++++ Provided data ++++
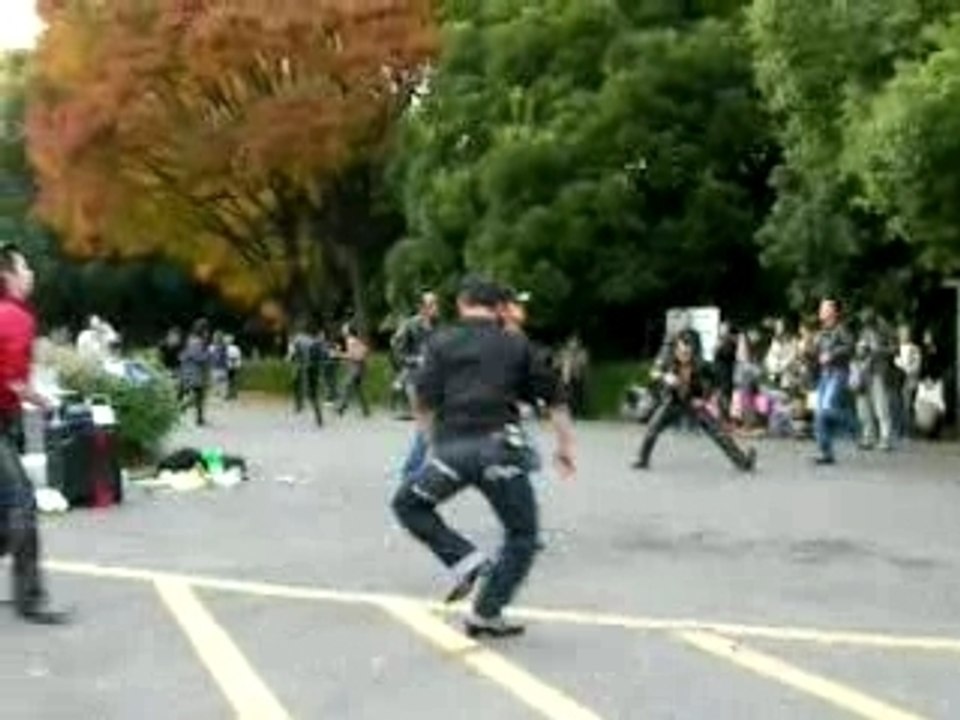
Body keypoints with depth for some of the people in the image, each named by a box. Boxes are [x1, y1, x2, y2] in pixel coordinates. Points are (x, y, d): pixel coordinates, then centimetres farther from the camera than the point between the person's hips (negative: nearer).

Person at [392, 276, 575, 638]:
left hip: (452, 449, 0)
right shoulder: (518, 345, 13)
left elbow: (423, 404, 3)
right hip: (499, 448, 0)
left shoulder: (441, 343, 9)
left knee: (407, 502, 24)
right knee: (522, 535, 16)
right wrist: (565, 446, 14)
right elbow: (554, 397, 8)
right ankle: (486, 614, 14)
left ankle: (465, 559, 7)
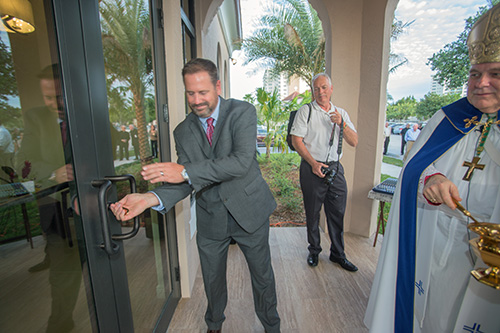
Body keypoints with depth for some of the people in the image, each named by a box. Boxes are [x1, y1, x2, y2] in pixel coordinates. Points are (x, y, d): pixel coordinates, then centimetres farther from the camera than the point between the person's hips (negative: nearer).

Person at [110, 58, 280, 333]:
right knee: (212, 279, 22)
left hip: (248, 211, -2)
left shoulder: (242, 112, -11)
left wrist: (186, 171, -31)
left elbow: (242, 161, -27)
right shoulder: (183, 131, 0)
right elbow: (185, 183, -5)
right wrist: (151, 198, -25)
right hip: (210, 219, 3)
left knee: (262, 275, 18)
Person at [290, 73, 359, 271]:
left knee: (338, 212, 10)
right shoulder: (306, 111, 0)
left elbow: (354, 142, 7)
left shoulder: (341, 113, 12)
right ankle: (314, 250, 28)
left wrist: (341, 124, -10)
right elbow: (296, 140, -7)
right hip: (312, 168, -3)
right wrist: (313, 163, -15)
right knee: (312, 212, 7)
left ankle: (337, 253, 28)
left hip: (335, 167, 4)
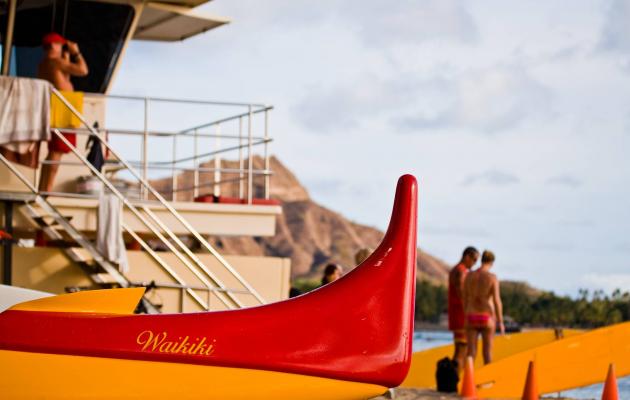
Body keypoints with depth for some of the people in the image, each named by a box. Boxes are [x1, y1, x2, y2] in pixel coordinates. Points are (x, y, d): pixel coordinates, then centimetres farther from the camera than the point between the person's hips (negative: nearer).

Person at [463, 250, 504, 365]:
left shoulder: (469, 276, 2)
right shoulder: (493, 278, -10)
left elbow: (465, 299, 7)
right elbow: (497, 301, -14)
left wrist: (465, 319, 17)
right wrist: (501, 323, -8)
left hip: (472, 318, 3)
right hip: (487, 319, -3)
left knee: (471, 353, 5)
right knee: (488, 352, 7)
++++
++++ Provided data ++++
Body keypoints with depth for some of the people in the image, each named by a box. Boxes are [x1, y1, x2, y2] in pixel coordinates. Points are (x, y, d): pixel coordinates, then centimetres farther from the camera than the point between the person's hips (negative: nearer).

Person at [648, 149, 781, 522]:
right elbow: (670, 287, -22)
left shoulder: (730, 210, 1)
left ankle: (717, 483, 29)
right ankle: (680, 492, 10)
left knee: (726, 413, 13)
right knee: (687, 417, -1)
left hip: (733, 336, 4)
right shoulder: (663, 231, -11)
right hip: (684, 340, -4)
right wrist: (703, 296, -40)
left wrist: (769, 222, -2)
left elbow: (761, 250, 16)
++++
▶ [Task]:
Copy the records from the line with "right wrist: (313, 163, -15)" to the line with "right knee: (488, 352, 7)", renaming "wrist" to "hand" wherever it occurs and leaving everything else unchanged. Leave out the pictures.

▶ [The answer]:
right hand: (313, 163, -15)
right knee: (312, 212, 7)
left ankle: (337, 253, 28)
left hip: (335, 167, 4)
Body keypoints with depth for some of the people in the image, each named by a box. Boxes are [x1, y1, x2, y2] in pixel coordinates. Points are (x, y, d): pixel coordinates, then centimetres farther from the camera than the point between the person's hips (negative: nearer).

Person at [463, 250, 504, 365]:
left shoulder: (469, 276, 2)
right shoulder: (493, 278, -10)
left elbow: (465, 299, 7)
right elbow: (497, 301, -14)
left hand: (465, 319, 17)
right hand: (501, 323, -8)
left hip: (472, 318, 3)
right hip: (487, 319, -3)
left knee: (471, 353, 5)
right knee: (488, 352, 7)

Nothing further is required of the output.